It Gets Better
When I was in the 4th grade I was diagnosed with Generalized Anxiety Disorder (GAD). GAD is a fancy term that means my anxiety is persistent and can stem from virtually anything. For some people, this may mean that they have a fear of death, or maybe they worry that they will not have enough money to support their family.
For me, the disorder manifested itself in my school work—I have always had a serious issue with failure and disappointment. If a teacher would reprimand me for talking in class (which was quite often), I would shut down. Many people consider anxiety to be synonymous with fear or a phobia, but that is not the case. I may have GAD, but I’m a still thrill-seeker; I love roller-coasters, ziplines, driving way too fast (oops), and I didn’t hesitate to go diving with a bunch of Great White Sharks. In fact, I consider myself to be very lucky; I have had my entire life to grow accustomed to my mental health disorder. After I was diagnosed, my mom sat me down and told me that what I had would never go away, but that I could control it.
That was a hard pill to swallow as a 10-year-old. However, by the time I entered college I had a strong grasp on my mental health and was living a happy, fully- functional life. That being said, just because I can live a happy life without medication, doesn’t mean someone else can. Just because I can wake up every morning without feeling the weight of the world on my shoulders, doesn’t mean someone else can—and that’s ok. There is still a stigma surrounding mental health disorders, and I hope that through my honesty, I can help others to realize they are not alone and that there is nothing to be ashamed of.

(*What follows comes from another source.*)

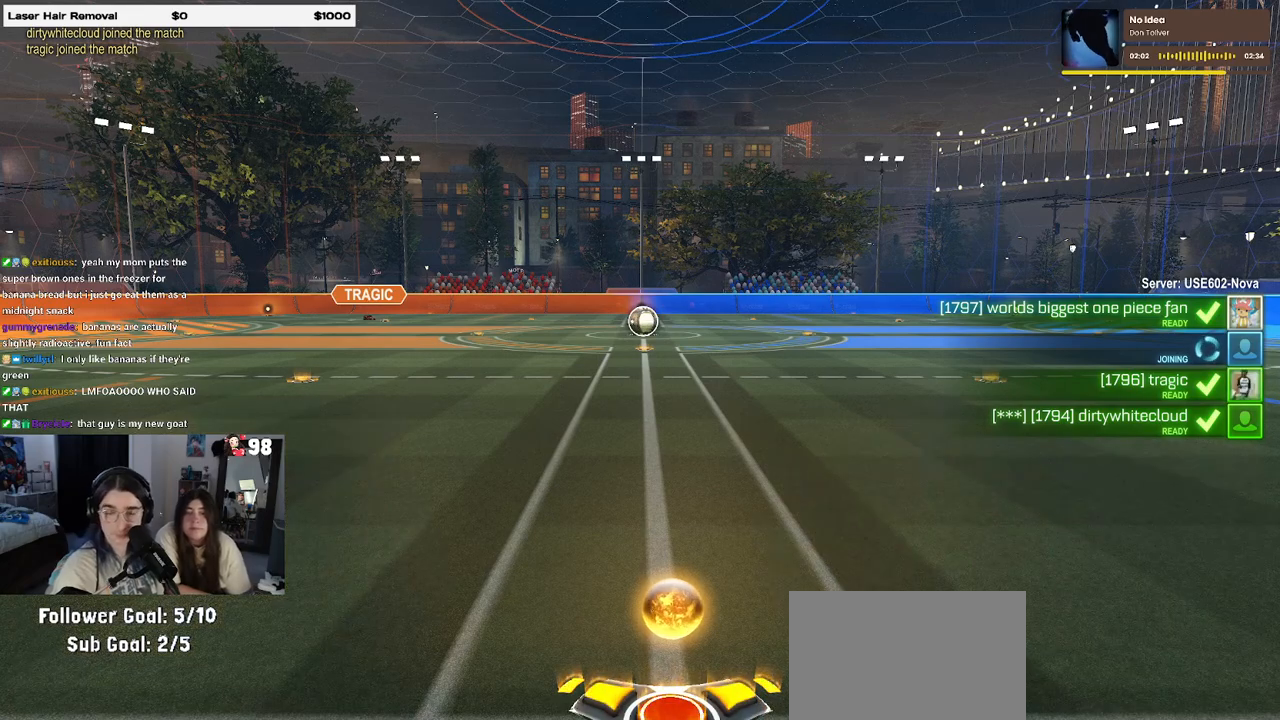
{"buttons": [], "left_stick": "center", "right_stick": "center", "events": [[117, "CROSS", "down"], [233, "CROSS", "up"], [333, "CROSS", "down"], [450, "CROSS", "up"]]}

I still feel bad about the day in 2nd grade when I had to move my behavior card from green to yellow for being disruptive. I still remember the day in 7th grade when I failed an assignment in English and cried in front of the whole class. I’ll never forget my sophomore year of high school when my Chemistry teacher stressed me out so much I became clinically depressed. I went into therapy that year, and despite how helpful it was and all the coping mechanisms I learned to use, I still got headaches and felt nauseous after every Finance class I took last semester because I was convinced I would fail. I got a B.
So, does GAD suck? Yeah. But, like my mom told me when I was 10, I am the one in control. And it gets better. It really, truly does.